Starring: Asa Butterfield, Chloë Grace Moretz, Ben Kingsley, Sacha Baron Cohen
Original music by Howard Shore
Running time: 127 minutes
MPAA rating: PG
Director Martin Scorsese brings us an enchanting Christmas gift — “Hugo,” a marvelously inventive and inspiring 3-D film about the eponymous Dickensian orphan, based on Brian Selznick’s 2008 Caldecott award winning book, “The Invention of Hugo Cabret.”
Living in the secret clock tower attic of a Paris railroad station, Hugo must scrounge for food in order to survive and must elude the heartless station inspector (Sacha Barron Cohen) who yearns to send him to an orphanage.
Hugo’s father had found and was repairing a broken robot-like wind-up automaton machine, but died before its completion. Now Hugo, franticly seeking a continuing connection with his father, is determined to finish the project.
By stealing small parts for the automaton from the mean-spirited station toyshop owner with a secret past (Ben Kinglsey), Hugo meets Isabelle (Chloë Grace Moretz), an unconventional girl who encourages him to solve the mystery of the automaton. Ultimately, with their quest completed, the lives of Hugo, Isabelle, the toyshop owner, the station inspector and peripheral characters are transformed.
The visual world presented in “Hugo” is an homage to a striking and beautiful Paris. The city in winter is lovingly portrayed. The station (looks like the old Gare d’Orsay to me) is created with exquisite detail. The film’s use of 3-D technology is the best I’ve seen. Rather than simply making objects or enemies seem to jump out at the audience, this film integrates 3-D into the entire story — viewing the beauty of snowflakes, the realism of the dust in the air, and adding depth to the ominous surroundings of the station, the trains and the clock.
What Hugo sees and feels is our perspective in the film. His train station world is permeated with oversized, heartless adults who chase him, mow him down, or at best, ignore him. Hugo’s clock-tower attic haunt, with its massive gears and wheels, is dark, dusty and forbidding.

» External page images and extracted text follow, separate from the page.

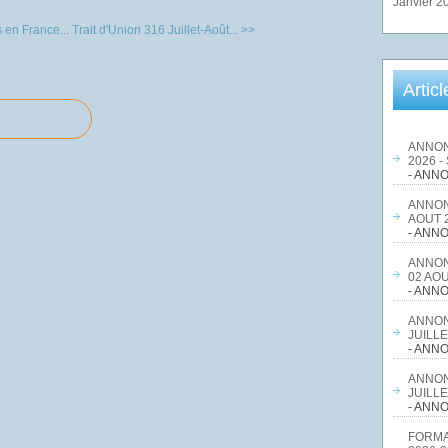
Janvier 2
 en France...
Trait d'Union 316 Juillet-Août... >>
Artic
ANNON
2026 -
- ANNO
ANNON
AOUT 2
- ANNO
ANNON
02 AOU
- ANNO
ANNON
JUILLE
- ANNO
ANNON
JUILLE
- ANNO
FORMA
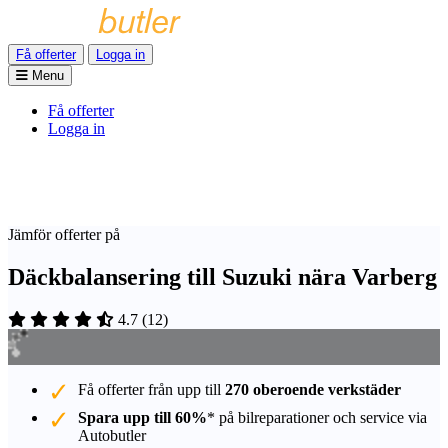
Få offerter
Logga in
Menu
Få offerter
Logga in
Jämför offerter på
Däckbalansering till Suzuki nära Varberg
4.7
(
12
)
Få offerter från upp till
270 oberoende verkstäder
Spara upp till 60%
* på bilreparationer och service via
Autobutler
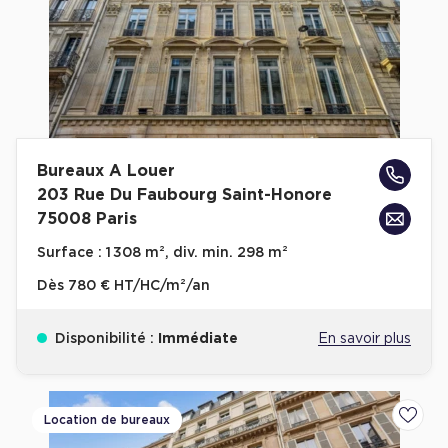
Bureaux A Louer
203 Rue Du Faubourg Saint-Honore
75008 Paris
Surface :
1 308 m², div. min. 298 m²
Dès
780 € HT/HC/m²/an
Disponibilité :
Immédiate
En savoir plus
Location de bureaux
Ajoute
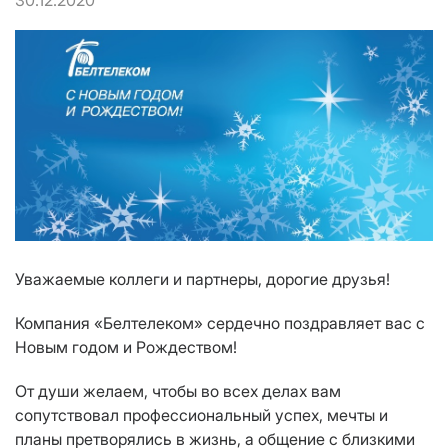
30.12.2020
Уважаемые коллеги и партнеры, дорогие друзья!
Компания «Белтелеком» сердечно поздравляет вас с
Новым годом и Рождеством!
От души желаем, чтобы во всех делах вам
сопутствовал профессиональный успех, мечты и
планы претворялись в жизнь, а общение с близкими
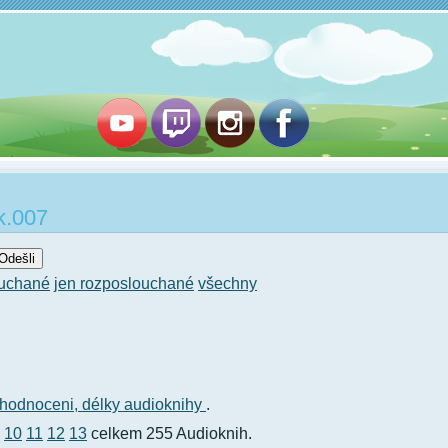
k.007
ouchané
jen rozposlouchané
všechny
hodnoceni,
délky audioknihy
.
10
11
12
13
celkem 255 Audioknih.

Scorsese’s direction and vision is seen and felt throughout the film. From “Taxi Driver” (1976) to “Shutter Island” (2010), his films have exposed the dark, sordid streets and the underbelly of human behavior. “Hugo” is his first family and 3-D movie, which he carries off like the pro he is.

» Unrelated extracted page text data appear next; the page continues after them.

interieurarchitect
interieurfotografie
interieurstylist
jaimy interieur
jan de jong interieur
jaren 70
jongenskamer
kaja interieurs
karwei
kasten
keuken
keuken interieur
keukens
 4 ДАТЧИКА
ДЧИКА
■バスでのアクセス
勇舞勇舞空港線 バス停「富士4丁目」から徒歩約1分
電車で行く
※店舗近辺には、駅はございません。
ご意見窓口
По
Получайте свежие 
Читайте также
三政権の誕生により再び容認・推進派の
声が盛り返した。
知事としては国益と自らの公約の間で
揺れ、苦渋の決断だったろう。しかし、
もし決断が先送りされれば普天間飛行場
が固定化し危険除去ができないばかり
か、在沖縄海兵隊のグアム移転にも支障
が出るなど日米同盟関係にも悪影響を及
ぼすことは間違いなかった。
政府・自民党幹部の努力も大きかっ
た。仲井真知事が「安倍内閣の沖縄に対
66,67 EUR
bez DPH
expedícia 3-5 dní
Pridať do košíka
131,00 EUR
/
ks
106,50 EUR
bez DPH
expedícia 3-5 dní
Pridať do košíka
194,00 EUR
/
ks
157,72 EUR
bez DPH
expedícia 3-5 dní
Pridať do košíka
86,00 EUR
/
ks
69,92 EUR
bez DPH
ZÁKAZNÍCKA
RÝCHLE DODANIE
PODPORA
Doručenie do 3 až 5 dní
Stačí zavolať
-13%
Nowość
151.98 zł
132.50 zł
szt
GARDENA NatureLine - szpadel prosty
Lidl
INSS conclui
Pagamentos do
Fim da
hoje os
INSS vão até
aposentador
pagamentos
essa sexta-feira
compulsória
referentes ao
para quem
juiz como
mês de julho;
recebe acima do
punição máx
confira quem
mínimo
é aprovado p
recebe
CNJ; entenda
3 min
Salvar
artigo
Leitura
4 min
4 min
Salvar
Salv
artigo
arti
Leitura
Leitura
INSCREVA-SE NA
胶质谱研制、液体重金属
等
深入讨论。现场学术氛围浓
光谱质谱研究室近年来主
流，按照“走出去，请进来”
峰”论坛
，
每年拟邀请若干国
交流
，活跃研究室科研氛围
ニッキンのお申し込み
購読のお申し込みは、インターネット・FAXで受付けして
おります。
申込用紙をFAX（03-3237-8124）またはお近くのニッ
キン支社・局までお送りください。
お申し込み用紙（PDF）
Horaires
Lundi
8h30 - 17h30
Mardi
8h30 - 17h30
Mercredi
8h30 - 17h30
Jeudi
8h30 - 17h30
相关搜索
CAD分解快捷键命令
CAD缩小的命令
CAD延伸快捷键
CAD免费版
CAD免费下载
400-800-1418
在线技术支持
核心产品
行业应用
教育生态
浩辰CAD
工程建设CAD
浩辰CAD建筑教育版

The acting in the film is spot on. Each actor brings life and personality to his or her role. Fourteen-year-old Asa Butterfield (“The Boy in the Striped Pajamas”) is sympathetic and appealing as Hugo. Chloë Grace Moretz (“Diary of a Wimpy Kid”) plays Isabelle with pluck and intelligence. Ben Kingsley (“Gandhi,” “Sexy Beast”), as the toyshop owner, is both tragic and majestic. Sacha Baron Cohen (“Borat,” “Brüno”) as the inspector, retains his spark, but reins in his slapstick and hyperbole.
Brian Selznick’s inspiration for his book is the life of the popular turn-of-the-19th-century filmmaker Georges Méliès. He was also a collector of automaton figures, a magician and a toymaker in a Paris railway station (hence the setting). At 533 pages, “The Invention of Hugo Cabret,” published by Scholastic Press, is gigantic for a children’s book, although more than 300 of the pages are Selznick’s black and white drawings. These drawings form storyboards for the film.
Without being saccharine, self-important, or schmaltzy, “Hugo” is a picture-perfect film for families and adults. It has a heartfelt holiday message — with love and determination, one can turn sour into sweet so all’s right with the world.